Tareas por realizar:
1. Indique si cada una de las afirmaciones siguientes concuerda con el pasaje citado. Responda sí o no y cite textualmente las palabras del pasaje que lo deciden.
(a) San Atanasio afirma que Cristo se hizo hombre para divinizarnos.
(b) San Juan Pablo II sostiene que seguir a Cristo es una imitación exterior.
(c) En la época patrística la soteriología se entendió como divinización del hombre.
2. Enumere todos los santos que el pasaje citado menciona por su nombre.
3. Responda, según el pasaje citado, a las preguntas siguientes:
(a) ¿Qué designa el vocablo Cristología?
(b) ¿Cuál es la meta de la Encarnación?
(c) ¿Qué es la gracia?

Pasaje citado:
◇ ◇ ◇
Los santos y el conocimiento de Cristo

1. LOS COLORES DEL ESPECTRO EN RELACIÓN CON LA LUZ

El vocablo Cristología, que designa el tratado de lo referente a Cristo, no puede estar lejano, en el mapa de las palabras, del término espiritualidad, que alude a la vida del espíritu. Las palabras orientan en una dirección precisa: Cristo es el Ungido por el Espíritu Santo.

San Ireneo decía que en la humanidad de Jesús el Espíritu tenía que habituarse a estar entre los hombres . Y San Gregorio Magno comenta que por el Espíritu Santo “se nos da la confianza de invocar a Dios como Padre, la participación de la gracia de Cristo, el podernos llamar hijos de la luz, el compartir la gloria eterna”.

En la época patrística se comprendió la soteriología, la doctrina sobre la redención realizada por Cristo, como divinización del hombre. Uniendo la theologia y la oikonomia, los Padres de la Iglesia veían a Dios mismo como el sujeto soberano de la redención. Actúa por medio de Jesucristo, la Palabra encarnada. En Él, en Jesucristo, confluyen los movimientos que parten de Dios hacia el hombre – la autocomunicación, el Espíritu Santo, la gracia y el amor – y del hombre hacia Dios – la obediencia, el sacrificio y la representación vicaria - .

La meta de la Encarnación es hacer al hombre semejante a Dios, partícipe de la vida divina. En Cristo, el Verbo encarnado, el nuevo Adán, “se contiene la vida nueva para todos los que entran en la forma Christi mediante la obediencia de la fe, el seguimiento del Crucificado y la esperanza en la participación de la forma de Cristo resucitado” (G.L. MÜLLER).

San Atanasio sintetizaba la theosis, la deificatio, de la siguiente manera: “Se hizo hombre para divinizarnos. Se reveló en el cuerpo para que llegáramos al conocimiento del Padre invisible; cayó bajo la petulancia de los hombres para que heredáramos la inmortalidad”.

La divinización consiste, en definitiva, en participar, por la gracia – adoptivamente -, en la relación filial del Hijo de Dios hecho hombre. La gracia es comunión con la vida divina; con el Padre a través del Hijo y en el Espíritu Santo.

La única e indivisible Trinidad –enseña el Concilio Vaticano II – “en Cristo y por Cristo es la fuente y el origen de toda santidad” (LG 47). En Él, en el Verbo encarnado, está el modelo de santidad: “Tomad sobre vosotros mi yugo y aprended de mí…” (Mt 11,29) . Pero es el Espíritu Santo quien nos hace conformes a Cristo . Como decía San Juan Pablo II:

“Seguir a Cristo no es una imitación exterior, porque afecta al hombre en su interioridad más profunda. Ser discípulo de Jesús significa hacerse conforme a él, que se hizo servidor de todos hasta el don de sí mismo en la cruz (cf. Flp 2, 5-8). Mediante la fe, Cristo habita en el corazón del creyente (cf. Ef 3, 17), el discípulo se asemeja a su Señor y se configura con él; lo cual es fruto de la gracia, de la presencia operante del Espíritu Santo en nosotros".
◇ ◇ ◇
Material mostrado:
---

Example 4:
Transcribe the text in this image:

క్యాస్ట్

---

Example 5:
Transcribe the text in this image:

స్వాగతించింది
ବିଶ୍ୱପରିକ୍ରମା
◇ ◇ ◇
Resultados por tarea:
1.
(a) Sí: "Se hizo hombre para divinizarnos."
(b) No: "Seguir a Cristo no es una imitación exterior"
(c) Sí: "En la época patrística se comprendió la soteriología, la doctrina sobre la redención realizada por Cristo, como divinización del hombre."

2.
San Ireneo
San Gregorio Magno
San Atanasio
San Juan Pablo II

3.
(a) El tratado de lo referente a Cristo.
(b) Hacer al hombre semejante a Dios, partícipe de la vida divina.
(c) La comunión con la vida divina, con el Padre a través del Hijo y en el Espíritu Santo.